At this stage, then, I am in the really exciting position of being able to present a short road map. It is a seriously pragmatic one, one that is geared at getting something basic working as soon as possible:

1. Basic database abstraction/upgrade management. Creating tables, selecting and inserting data. I won't do anything more advanced with this unless other parts of UBPM needs more functionality. In my experience and according to my expectation, needing advanced SQL statements in the beginning of a project is mostly due to poor database design. Also, I am consciously keeping the database as simple as possible at this stage. I am nearly done with this stage. I have some structural stuff left on the database upgrader, but then I will move on.

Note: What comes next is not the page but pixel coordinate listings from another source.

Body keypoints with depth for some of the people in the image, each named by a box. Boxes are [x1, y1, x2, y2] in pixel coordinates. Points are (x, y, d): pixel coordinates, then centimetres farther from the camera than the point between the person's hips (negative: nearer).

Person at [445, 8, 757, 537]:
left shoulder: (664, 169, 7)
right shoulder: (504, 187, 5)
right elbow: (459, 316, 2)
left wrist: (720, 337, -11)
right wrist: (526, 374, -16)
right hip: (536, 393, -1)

2. The next step will be the messaging system of UBPM. I will begin with deciding the basic structure of communication within UBPM. I have already figured most of it out, but now I need to scale that down to its bare necessities in order to start somewhere.
Note that no logging of communications will be implemented in this stage.
The test for this will be to send a file from a listener on one host to another. One listener will run on a Linux host, and the other on a Windows host.

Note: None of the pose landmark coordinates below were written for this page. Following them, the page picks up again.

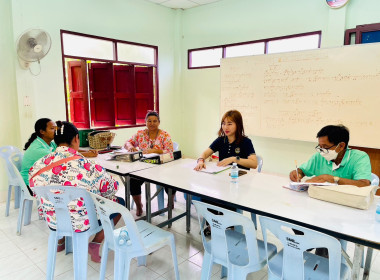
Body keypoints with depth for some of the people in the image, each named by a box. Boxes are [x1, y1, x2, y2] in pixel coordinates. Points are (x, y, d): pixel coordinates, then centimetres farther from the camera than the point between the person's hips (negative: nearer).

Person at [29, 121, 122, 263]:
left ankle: (61, 240, 34)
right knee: (119, 202, 15)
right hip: (82, 222, -6)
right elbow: (110, 188, -15)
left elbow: (33, 187, 7)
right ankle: (95, 244, 11)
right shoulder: (86, 165, -27)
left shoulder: (39, 164, -12)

3. Not only files are to be sent, so next up will be to SELECT a dataset on one database server of one type, and INSERT the same data on an other of a different type and compare. This will put the DAL through its paces and probably expose any problems there.

4. By now, the DAL has probably been tested enough to enable me to start working on the Unified BPM database structure. Its primary purpose will be to log whatever happens on the system and that will be what I'll be implementing first. I will test this, and the database upgrade process by installing and upgrading the database and running the tests of points 2 and 3.
At this stage, I will be very happy, since I would now know that all the important concepts of UBPM works. As I see it, the largest technical hurdles are now negotiated and I will have a working integration test environment.

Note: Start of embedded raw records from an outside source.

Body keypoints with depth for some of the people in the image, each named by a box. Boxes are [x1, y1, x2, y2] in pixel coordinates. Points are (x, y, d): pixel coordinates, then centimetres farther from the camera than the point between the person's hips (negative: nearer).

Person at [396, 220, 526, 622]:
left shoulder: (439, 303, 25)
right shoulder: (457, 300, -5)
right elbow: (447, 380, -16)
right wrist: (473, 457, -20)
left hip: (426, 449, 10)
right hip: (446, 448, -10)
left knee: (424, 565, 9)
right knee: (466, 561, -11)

5. GUI. I start to develop a simple web based GUI that enables the generation of the XML database upgrade files. Because, from now on, there will be significantly more database development.
In general, it will be more straightforward development, and perhaps the perfect moment to invite others to join the project. It will certainly still be small enough to be easily influenced by new ideas and feedback.

Sep 14, 2010

Connection(s) established. Initiating execution.

Hi y'all.

So now the next phase is finished.
I now implemented and tested connections to all supported database platforms.
I only used multi-platform python-components.
These are:
  • PostgreSQL(psycopg2, native)
  • MySQL(MySQLdb, native)
  • SQL Server(pyodbc using FreeTDS)
  • DB2(pyodbc, needs libdb2.so)
  • Oracle(cx_Oracle, native, needs oracle instant client)
Getting all the databases running on my network was a real chore, to be honest.
Especially DB2 and Oracle were quite cumbersome to connect to, and needed lots of proprietary stuff installed on the client. Also, they don't really support debian/ubuntu.
However, now that I know how everything works I will try to automate client installations, or at least document them well, so Unified BPM users won't have to go through all the hassle I had to.

Anyway, next now is to define a small XML schema for generalizing of database upgrade management.
My thought is that the same XML should be able to manage database upgrades for multiple platforms, through the functionality of the database abstraction layer.
I don't want some Unified BPM components to end up having half-a$$ed support for specific databases, like it is for the Drupal project, for example.
Also, this makes it possible to make really kewl database tests.